5 Tips for Enewsletter Success
By now nearly every charity has some kind of email newsletter. Whether it’s for donors, clients, or customers, your enewsletter is a workhorse that gets your information out quickly, easily, and affordably. But is it effective?
First things first, when you’re creating an enewsletter you need to think about your goals. While it is a powerful communication tool, your enewsletter can’t and shouldn’t be everything to everyone. Figure out what your audience needs most, and, more importantly, what you want them to do. Then deliver that information to them in a format that’s accessible.
If you have multiple audiences, your best bet is to create two separate newsletters with information and messaging specific to those audiences. For example, your donors might want to hear inspiring stories, but your clients need information about upcoming workshops. Since these are two distinct needs, they’re also two distinct enewsletters.
Regardless of your audience, there are some practices to follow that will make your sure your enewsletter is effective – that your audience opens it, reads it, and finds it useful.
Here are five easy-to-implement tips to get you started on the road to enewsletter success.
1. Repurpose your content
Let’s be honest. The idea of creating another communications piece might not be the most appealing. But you can create a successful enewsletter without adding a tonne of extra work to your already full plate simply by repurposing your existing content. If you have a blog, write articles that can be re-used in your enewsletter. You can also recycle videos you’ve posted on YouTube or your social media channels. This is also a great way to mix up the content types that you’re sharing in your newsletter, and to drive traffic over to your website.
2. Keep it short
Your enewsletter isn’t a laundry list of everything you’ve done in the last month. If you’re already producing content for your website and social media channels, choose the best performing pieces, or those that you know would appeal to your audience, for your enewsletter. And don’t write entire articles in the body of the email. Write concise, compelling teasers for each article, and provide links to those.
3. Choose your frequency and stick to it
Decide up front on how often you’ll send your enewsletter, and then stick to your plans. If you’re just getting started, try something manageable and increase from there.

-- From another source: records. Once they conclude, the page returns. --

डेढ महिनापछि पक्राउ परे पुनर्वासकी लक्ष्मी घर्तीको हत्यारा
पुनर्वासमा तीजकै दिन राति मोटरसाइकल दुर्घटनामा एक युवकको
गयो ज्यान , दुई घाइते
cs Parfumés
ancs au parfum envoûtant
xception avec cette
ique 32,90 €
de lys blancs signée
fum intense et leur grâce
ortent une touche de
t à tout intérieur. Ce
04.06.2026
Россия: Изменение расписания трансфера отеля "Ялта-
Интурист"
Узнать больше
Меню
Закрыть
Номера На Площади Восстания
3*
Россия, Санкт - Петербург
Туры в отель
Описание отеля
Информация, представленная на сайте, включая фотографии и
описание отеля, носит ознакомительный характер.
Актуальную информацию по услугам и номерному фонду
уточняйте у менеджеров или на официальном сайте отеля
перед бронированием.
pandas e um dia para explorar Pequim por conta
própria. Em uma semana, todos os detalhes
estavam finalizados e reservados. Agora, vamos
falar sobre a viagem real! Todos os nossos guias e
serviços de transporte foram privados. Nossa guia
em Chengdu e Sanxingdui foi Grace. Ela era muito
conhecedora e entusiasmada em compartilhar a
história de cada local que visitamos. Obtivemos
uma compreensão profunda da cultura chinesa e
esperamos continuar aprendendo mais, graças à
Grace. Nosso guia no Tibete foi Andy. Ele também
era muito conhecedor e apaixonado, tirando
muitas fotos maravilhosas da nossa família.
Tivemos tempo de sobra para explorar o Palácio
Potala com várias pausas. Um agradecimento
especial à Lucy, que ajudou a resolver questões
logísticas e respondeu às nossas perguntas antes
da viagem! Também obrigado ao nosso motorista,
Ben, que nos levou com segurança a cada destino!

That said, you should definitely try to send your newsletter at least once a month to stay top of mind with your audience. You don’t want a donor or client to see an email from you in their inbox and not remember who you are or how they got on your list.
4. Format for mobile first
More emails are opened on mobile devices than on desktop email clients. For that reason you should be designing your email newsletter for mobile first. Many email marketing tools allow you to create mobile-responsive emails that automatically format depending on what platform they are being opened on. Make sure that when you’re designing your email, it’s simple and uncluttered, and that you’re using fonts that are easy and large enough to read on a smaller screen.

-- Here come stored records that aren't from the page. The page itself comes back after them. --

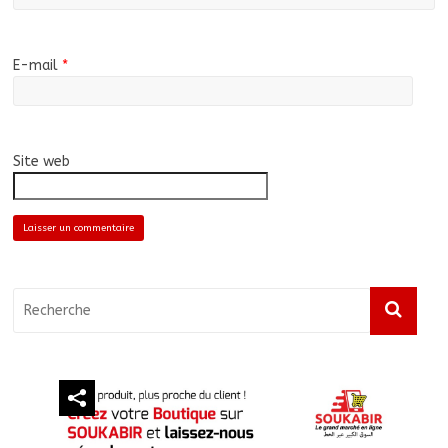
E-mail
*
Site web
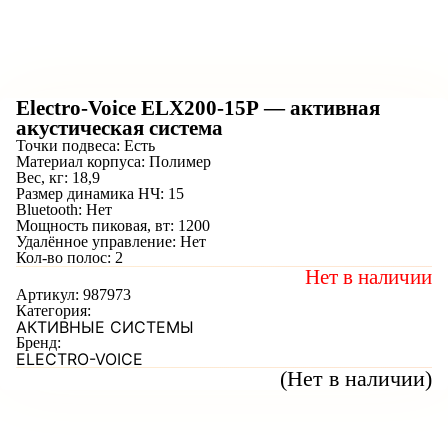
Electro-Voice ELX200-15P — активная
акустическая система
Точки подвеса: Есть
Материал корпуса: Полимер
Вес, кг: 18,9
Размер динамика НЧ: 15
Bluetooth: Нет
Мощность пиковая, вт: 1200
Удалённое управление: Нет
Кол-во полос: 2
Нет в наличии
Артикул:
987973
Категория:
АКТИВНЫЕ СИСТЕМЫ
Бренд:
ELECTRO-VOICE
(Нет в наличии)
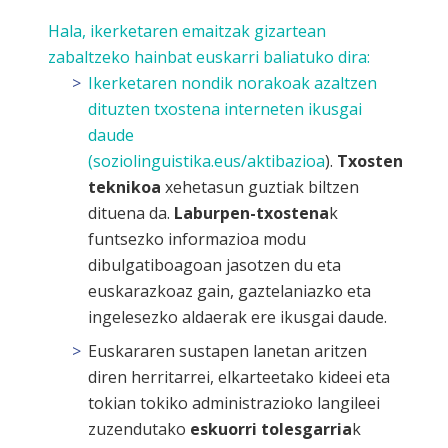
Hala, ikerketaren emaitzak gizartean
zabaltzeko hainbat euskarri baliatuko dira:
Ikerketaren nondik norakoak azaltzen
dituzten txostena interneten ikusgai
daude
(
soziolinguistika.eus/aktibazioa
).
Txosten
teknikoa
xehetasun guztiak biltzen
dituena da.
Laburpen-txostena
k
funtsezko informazioa modu
dibulgatiboagoan jasotzen du eta
euskarazkoaz gain, gaztelaniazko eta
ingelesezko aldaerak ere ikusgai daude.
Euskararen sustapen lanetan aritzen
diren herritarrei, elkarteetako kideei eta
tokian tokiko administrazioko langileei
zuzendutako
eskuorri tolesgarria
k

5. Test subject lines and segmentation
Your subject line is your chance to grab your audience and pull them in. So please don’t use the following subject line: “Charity XYZ Newsletter.” Test out different options to see which work best for your audience. Is it a heartfelt opening line, or something more click-baity? Either way, your subject lines should be urgent, compelling your readers to open your email right now.
And while you’re testing, try segmenting your mailing list and tailoring your messages and content to specific audiences. You could try segmenting your list by monthly versus non-monthly donors and customizing messaging. Or you might try dividing up your client newsletter by people who attended your one-off workshops versus people who took a full-year course.

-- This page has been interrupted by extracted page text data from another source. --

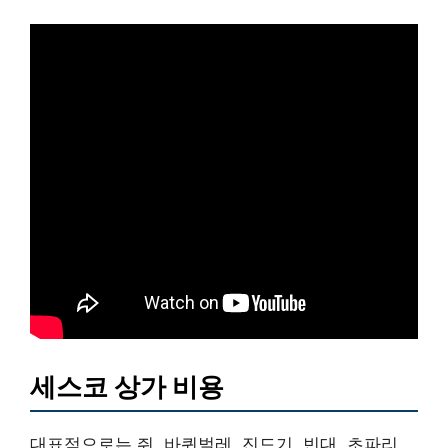
세스코 상가 비용
대표적으로는 쥐, 바퀴벌레, 진드기, 빈대, 초파리,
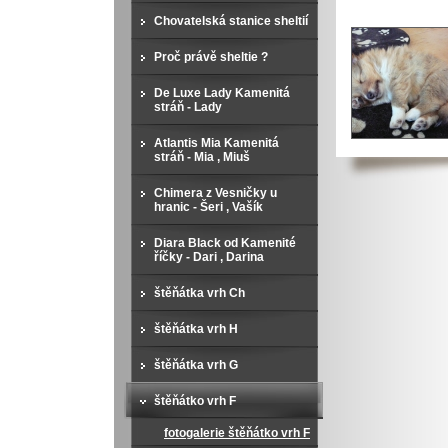
Chovatelská stanice sheltií
Proč právě sheltie ?
De Luxe Lady Kamenitá
stráň - Lady
Atlantis Mia Kamenitá
stráň - Mia , Miuš
Chimera z Vesničky u
hranic - Šeri , Vašík
Diara Black od Kamenité
říčky - Dari , Darina
štěňátka vrh Ch
štěňátka vrh H
štěňátka vrh G
štěňátko vrh F
fotogalerie štěňátko vrh F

Value your unsubscribes. As you start emailing more often, you’ll find your unsubscribe rate will go up. That’s okay! Remember not to take it personally. The people who unsubscribe from your mailing list are telling you about their contact preferences, and that means you won’t waste time and energy trying to engage and communicate with people who won’t respond. This leaves you time to focus getting the messaging to your target audience just right.